Leaving the grocery store with my flock of littles, I saw a man struggling unsuccessfully to herd his full cart in the right direction while attempting to balance a box under his free arm. As the cart broke loose and careened toward a parked car, I saw his face fill with panic as he awkwardly tried to prevent the inevitable. I wasn’t the only one watching, yet evidently the only one inclined to act, and with a swift movement to my right (I credit my yoga pants), I was able to grab the cart before it collided with a shiny sports car. He thanked me, we briefly exchanged pleasantries, and I resumed my task of loading up my kids and groceries. Once inside my car, I heard a small voice from the back ask, “Mom, who was that guy? I mean, how do you know him?”
I realized in that moment that my children were thinking that you only are kind to people you know. That naturally, there must be some give and take when it comes to kindness: a motive behind your actions that, because of familiarity with the recipient, necessarily will result in some benefit to yourself.
The realization catapulted me back to the front steps of my childhood home, looking quizzically at a disheveled man — who I now realize was only a teenager — standing forlorn in our front yard. I don’t know the story of how he arrived on our doorstep, but I do remember my dad arranging to purchase a ticket to send him home. He was a stranger to me, which as a child invoked an innocent fear and curiosity, and I couldn’t comprehend why our sunny day plans had been pushed aside so that my dad could give him a ride to a bus station. Yet, even in my immaturity and, though it was never really discussed, I understood that the action meant something. And as I grew, I came to recognize those actions, taken to validate the worth of another with no possibility of repayment, as pure human kindness.
Had I become so lax in providing this example to my children that an easy two-second interaction with a stranger was confusing? Had the hustle and bustle of my daily activities made me so self-focused that I’d become lazy in this virtue that is the very foundation of my Christian identity?
It was time to refocus. It was time to live kindly on purpose.
As we end this year of mercy, and the jubilee doors close, what if we all embraced a Year of Kindness? To take a year that was fraught by strangers inflicting harm on strangers (police brutality, terrorist attacks, riots and the like) and follow it with a year of strangers inflicting kindness on strangers. To do our part to win back this world for Christ one simple action at a time, injecting the dark with brightness and harmony.

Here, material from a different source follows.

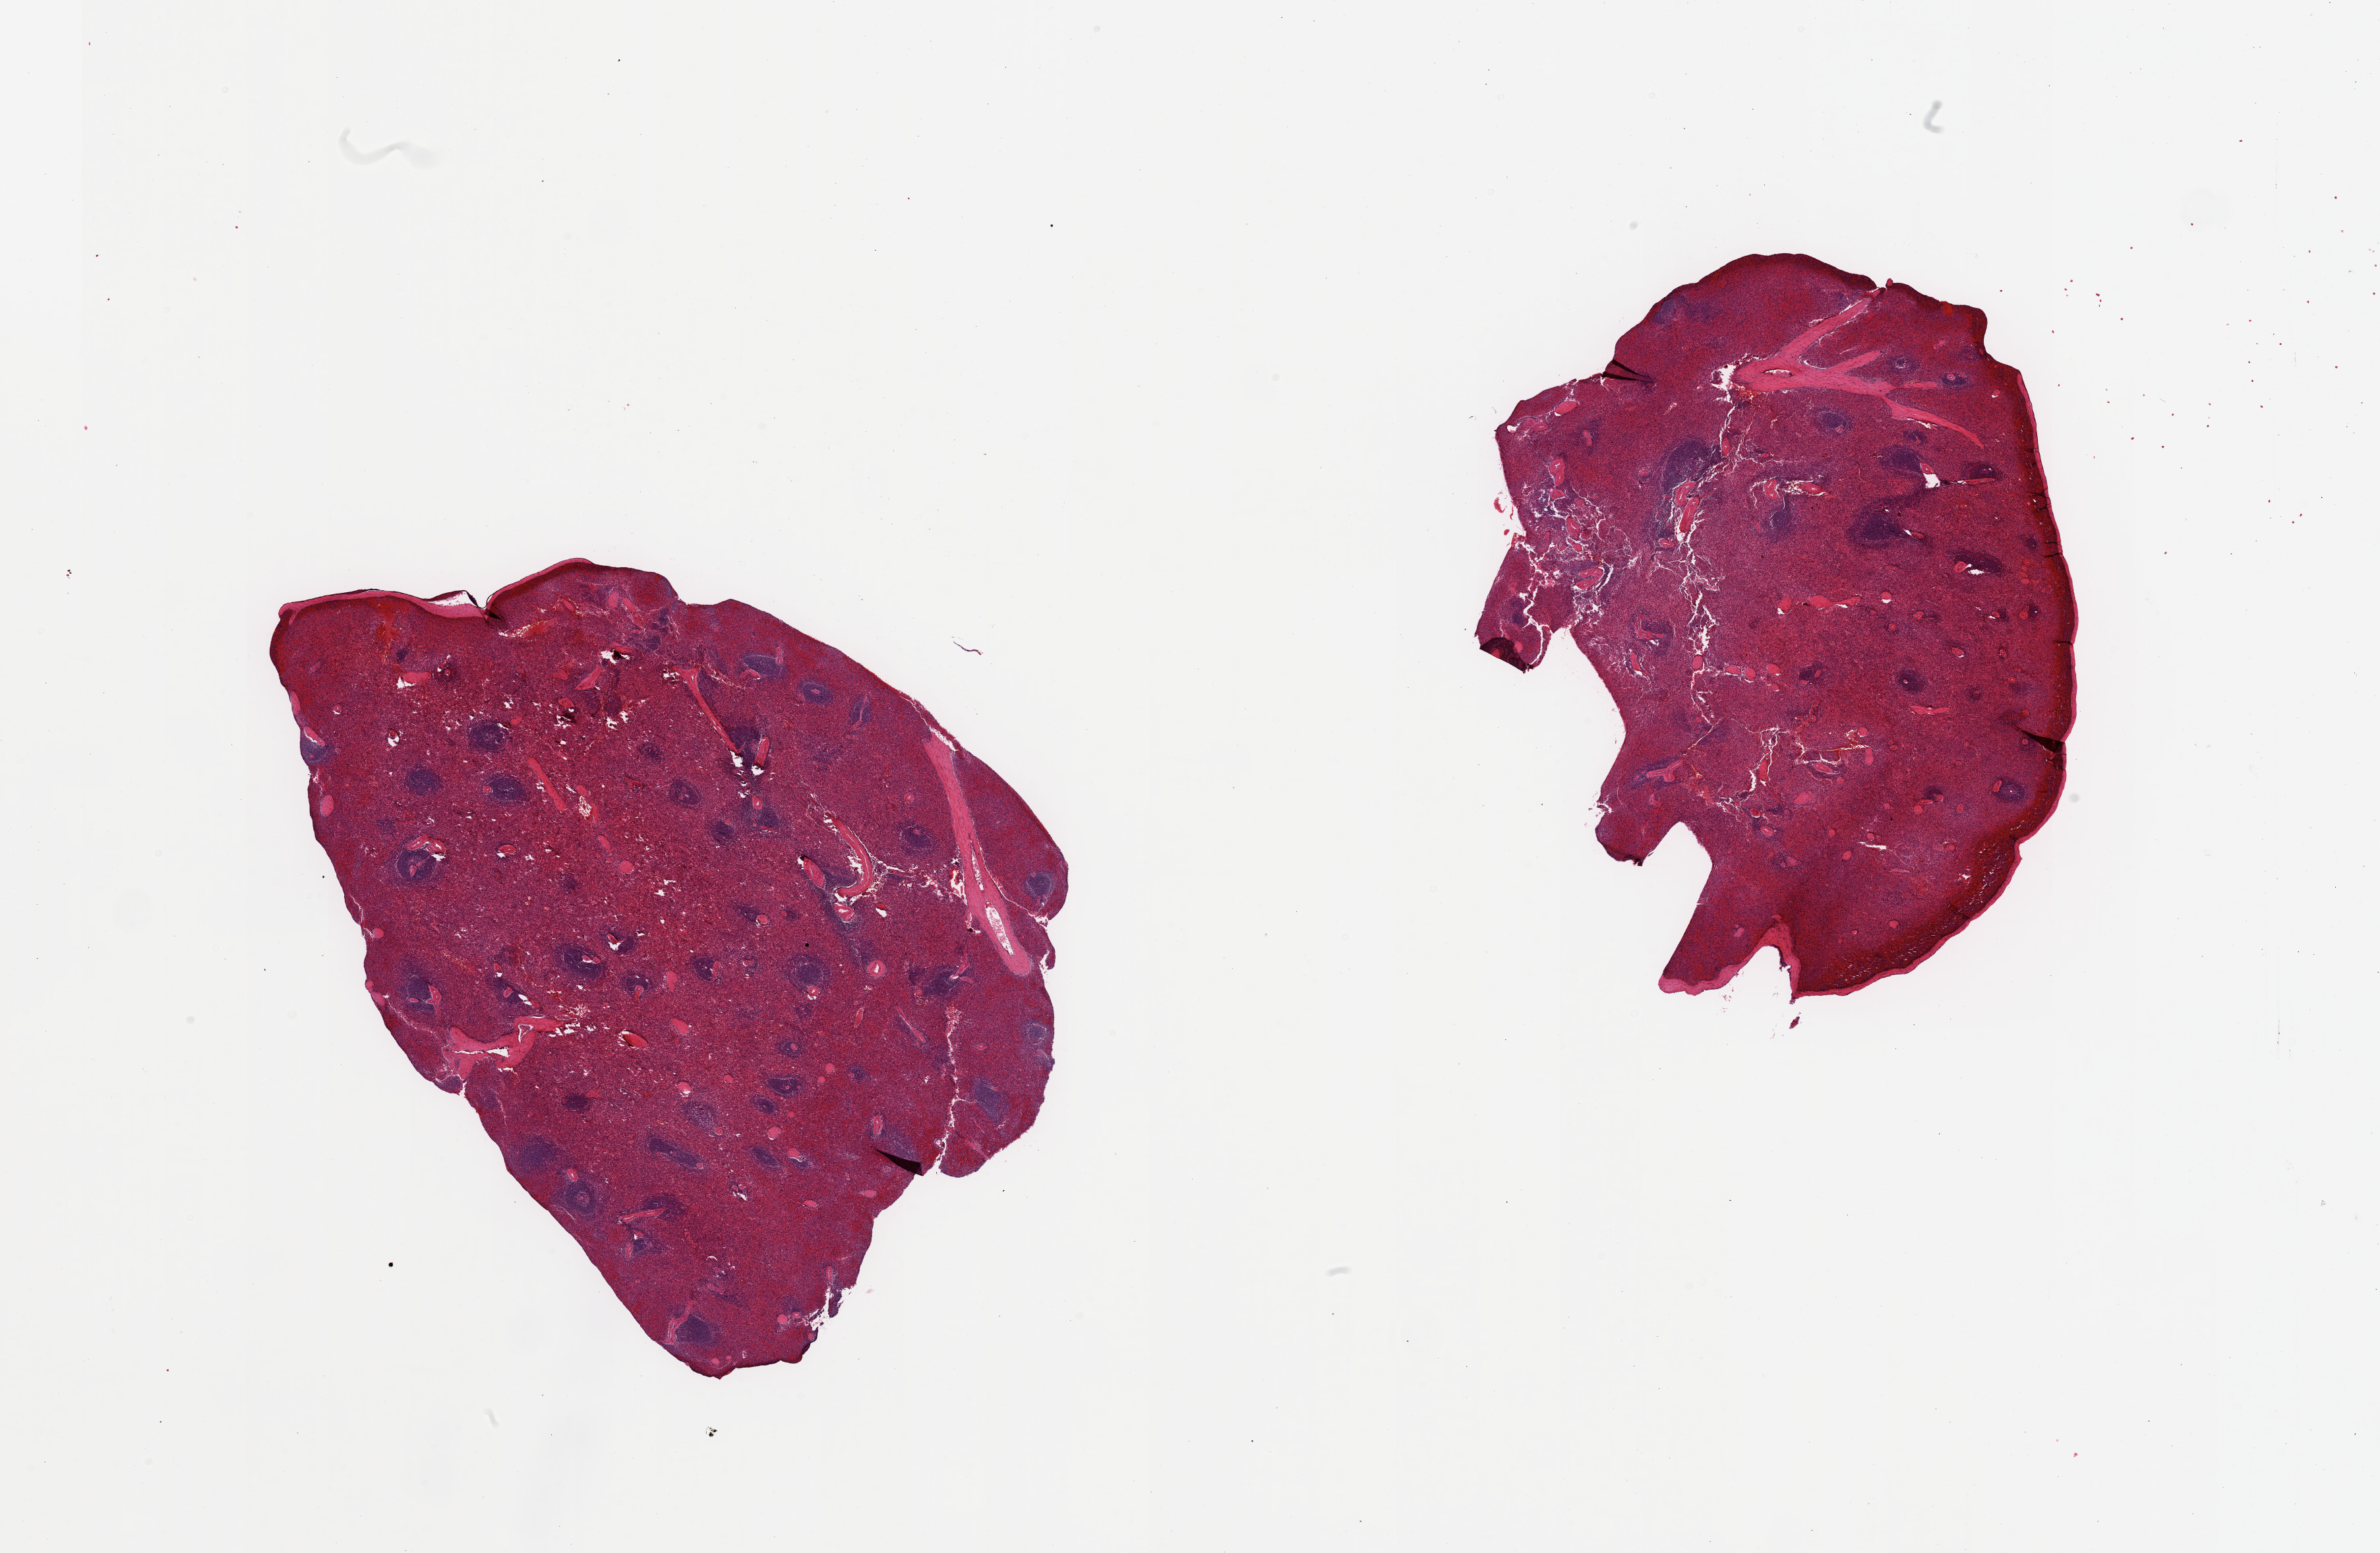
Digitized hematoxylin and eosin (H&E)-stained section, shown as a low-resolution overview of the whole scanned area (about 28.5 x 18.6 mm); PAXgene-fixed paraffin-embedded (PFPE) section; sampled site (target tissue): spleen; tissue donor sample.
- reviewer comment on this tissue sample: 2 pieces, no abnormalities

Every day is filled with unexpected opportunities to be kind. Not just grand gestures created by flying shopping carts or wayward teenage runaways, but simple interactions of friendliness or consideration: moments provided to us to acknowledge the worth of another and, in some unseen way, lighten a load. To use a smile or a “hello” to simply say, I know that you are here, I see you, and you are worthy of goodness. Even our short and mundane interactions with cashiers, passersby, and (gasp) telemarketers are occasions to live as Christ taught us and to validate the dignity of each human person.
Social media also provides endless opportunities to be kind to strangers. My Facebook feed and email inbox are often full of prayer requests for strangers and requests to donate to an individual or family in crisis. Whether it’s to assist a family as they rebuild after a natural disaster, alleviate some of the medical bills associated with a unexpected illness, or help to defray the unexpected costs of a funeral, your contribution, however small, especially acting in tandem with others, can have a lasting impact on easing some of the suffering in the world. And kindness doesn’t just equal money. A short note of prayer and encouragement can also provide validation and comfort.
Let us join together with the simple and everlasting purpose of being kind. And in doing so, may we “miss no single opportunity of making some small sacrifice, here by a smiling look, there by a kindly word; always doing the smallest right and doing it all for love.” (St Therese of Lisieux.)